I spend a lot of time every day waiting for the bus. The bus comes up I Street, stopping at the southeast corner of Franklin Square. It then circles the square, stopping again at the northwest and northeast corners (but not the southwest). I wait for it at the southeast corner, the Washington summer clinging to me like a second skin. Pigeons and squirrels flock to the old men who sit on the park benches; they have spent too much time being fed by people who spend too much time waiting for the bus.

There are several buses that stop at Franklin Square: the ones to Maryland are silver and blue, shiny, new. The Circulator comes by occasionally, maneuvering through traffic as fast as one can possibly maneuver in downtown D.C. traffic at 5 p.m. on a weekday.

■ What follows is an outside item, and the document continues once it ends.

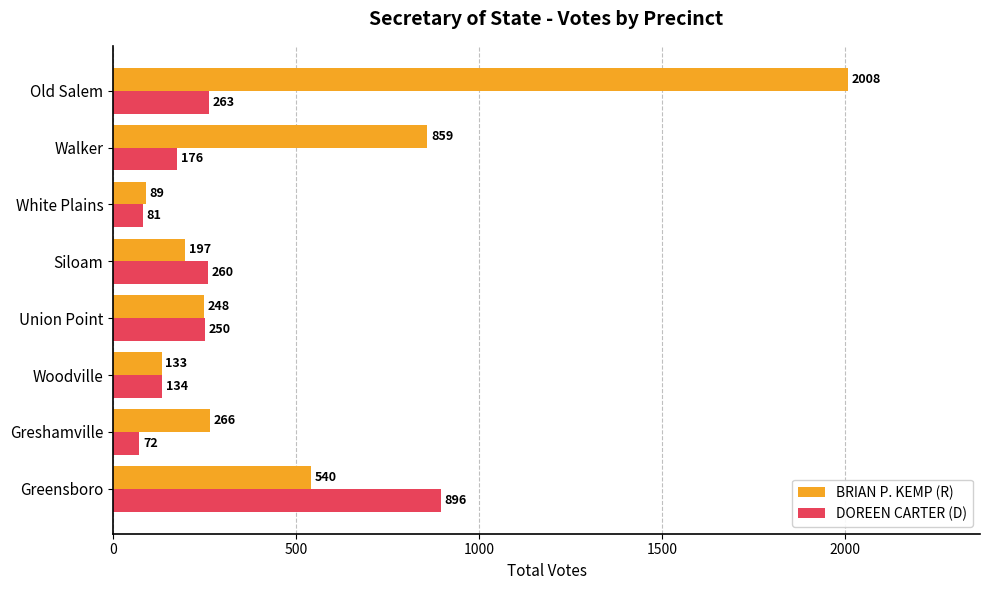

Which category has the highest value across all series?

Old Salem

The Circulator only stops at places of great tourist interest, and I live on the edge of Trinidad, so I watch it speed past as my bus, old and lumbering, crawls up to the curb.

Trinidad is "a garden community," according to the banner on a streetlight by my house, but there are few gardens here. The Asian woman two doors down has a struggling bunch of daisies in her front yard. Walk two blocks west, and the street is lined with colorful rowhouses. Someone is having an art sale; a man is washing his dog, which pants in happiness.

Walk a block south, and the rowhouses are still prim on the west side of the street. On the east side, razor wire encases the top of the fence surrounding an old apartment building, most of the windows boarded over. Supposedly they're doing something with it; no one knows. On H Street, just a ways further, guitarists strum late into the night at the Red Palace while grad students lick tzatziki from their fingers at the neighborhood schwarma joint. The windows of each shop are covered with bars--just in case.

Each morning, I stand around the corner from my house in front of the Chinese/seafood/chicken takeout place that's always open, except at 8 in the morning when I'm waiting for the bus. The bus comes and takes me past the rowhouses, past NPR, past the Government Accountability Office, past homeless men shaking cups of change, past Capitol Hill, past the Library of Congress, past dilapidated rowhouses clinging to the side of high rises, past the beginnings of buildings that will scrape the sky to the southeast corner of Franklin Square. I walk four blocks southeast to work.